Le valet de chambre la trouva beaucoup trop brune.

Mais le cocher lui découvrit des attaches fines. Et il ajouta :

— On s’en offrirait tout de même une tranche !

Le groom le pinça, brusquement, avec une furie extraordinaire.

— Cochon ! s’exclama Célestin, oubliant la voix de tête qu’il affectait.

Les rires montèrent tellement que la fille se tourna épouvantée. Elle écouta, le front bas, les yeux grands ouverts et lumineux, très tragique dans sa pose de fauve traqué par la meute. D’un geste, elle ramena l’ample manteau de ses cheveux, puis elle attendit.

Un silence régna. Du fond de la cuisine, Françoise eut une idée géniale pour amuser les gosses qui ne riaient plus.

Elle vint frapper à la porte de la salle de bain, tenant une bouteille :

— Voulez-vous du vinaigre ? demanda-t-elle. C’est souverain contre les démangeaisons.

Et la fille éperdue, pensant qu’on allait ouvrir cette porte malgré le verrou, se précipita dans la baignoire jusqu’à la bouche.

Cela fit un grand bruit d’eau remuée qui couvrit le tapage de leurs éclats de rire.

— Enfin, elle a bu ! ponctua Célestin.

Tumultueusement, ils réintégrèrent la cuisine pour cracher, dans leurs petits verres vides, les plus révoltantes obscénités.

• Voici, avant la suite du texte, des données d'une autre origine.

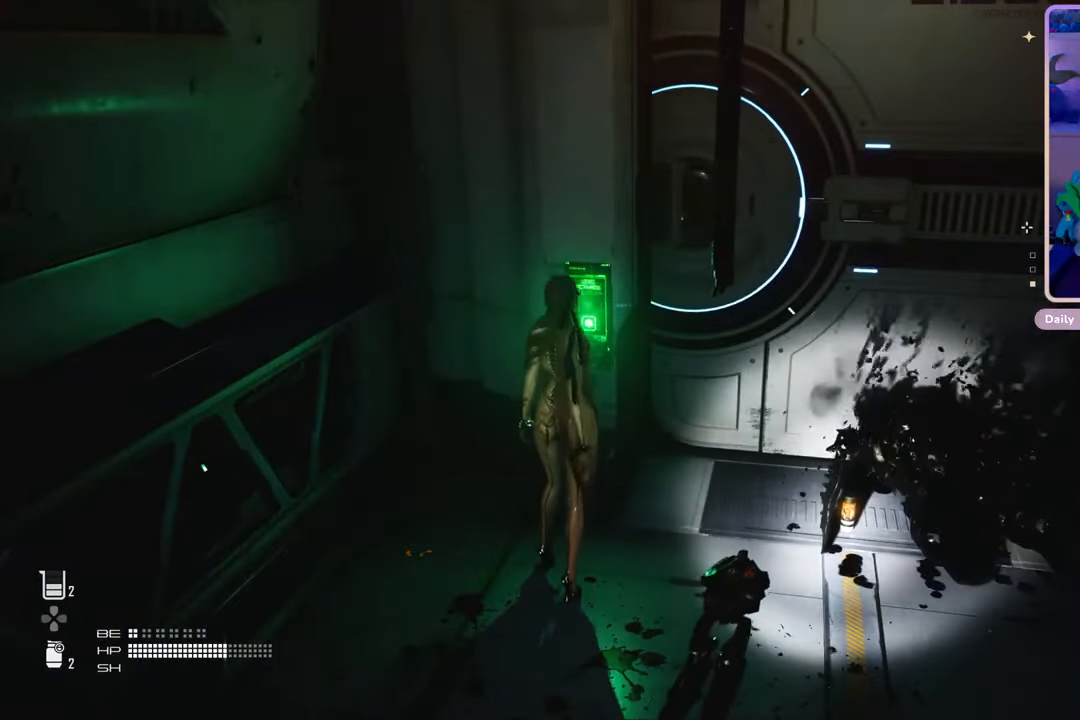
{"buttons": [], "left_stick": "center", "right_stick": "center", "events": []}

… En haut, sur la terrasse, Paul-Éric de Fertzen, couché le long de la balustrade blanche, lisait ses derniers poèmes à Reutler, et son ton chanteur de femme qui va pleurer emplissait l’espace d’une musique éolienne. Enchaîné par le charme infini de cette voix, le grand hercule noir écoutait sans oser protester. Comme un encens dont le parfum se multiplie capricieusement sous les envols fous de l’encensoir, l’odeur des roses de la serre, fouettée par les brises du crépuscule, lui cerclait les tempes de petites mains moites. Un paon superbe, le favori de Paul, qu’on appelait : le prince Mes-yeux, dardait, vers ses genoux, sa tête fine, sa tête de serpent couronné, tandis qu’à ses pieds, sur le sable couleur de soufre, s’étalait la traîne impériale de toutes ses plumes irisées de gemmes précieuses… Pour échapper au délire de cette heure exquise, Reutler s’efforçait de regarder quelquefois plus haut, encore beaucoup plus haut, jusqu’au donjon de Rocheuse où le soleil mourant mettait un inaccessible lit de pourpre

Durant plusieurs semaines, ce fut le supplice lent, raffiné, celui qu’on ne peut dire et celui qui tue. La petite servante, moins qu’aucune autre, n’avait le droit de se plaindre. Certes, personne n’eut l’idée de la brutaliser et elle reçut un costume décent, fait exprès pour elle, des chemises, un joli tablier garni de broderies, dans les poches duquel on mit de l’argent pour la forme, Seulement, il planait sur son front de maudite toutes les vengeances dérisoires. Elle mangeait des viandes gâtées, trouvait des souris mortes entre ses draps, et on l’accablait de travaux inutiles. On n’avait plus besoin de se gêner, puisqu’elle n’était pas assez adroite pour s’attirer les regards des maîtres. Elle paraissait idiote, elle ne buvait pas, et cette horreur qu’elle ressentait des bains la rendait tout à fait odieuse. Françoise lui reprochait sa crasse, son très naturel teint de brune, qu’elle ne parvenait pas à s’arracher de la peau, malgré le vinaigre dont on additionnait ses eaux de toilette. Enfin un jour, fatiguée de se servir d’un démêloir dont il ne restait déjà plus que six dents, elle demanda un peigne neuf. Cela sembla colossal. Un garçon d’écurie, imperturbable, lui offrit une étrille ; le groom lui apporta la brosse à chiens, et le cocher, goguenard, lui mit un clou rouillé dans son assiette. La cuisinière refusa d’en prêter un, insinuant qu’elle ne pourrait jamais le reprendre. Le courage lui manquerait. Il y a de ces choses simples que les gens propres ne peuvent vraiment pas faire.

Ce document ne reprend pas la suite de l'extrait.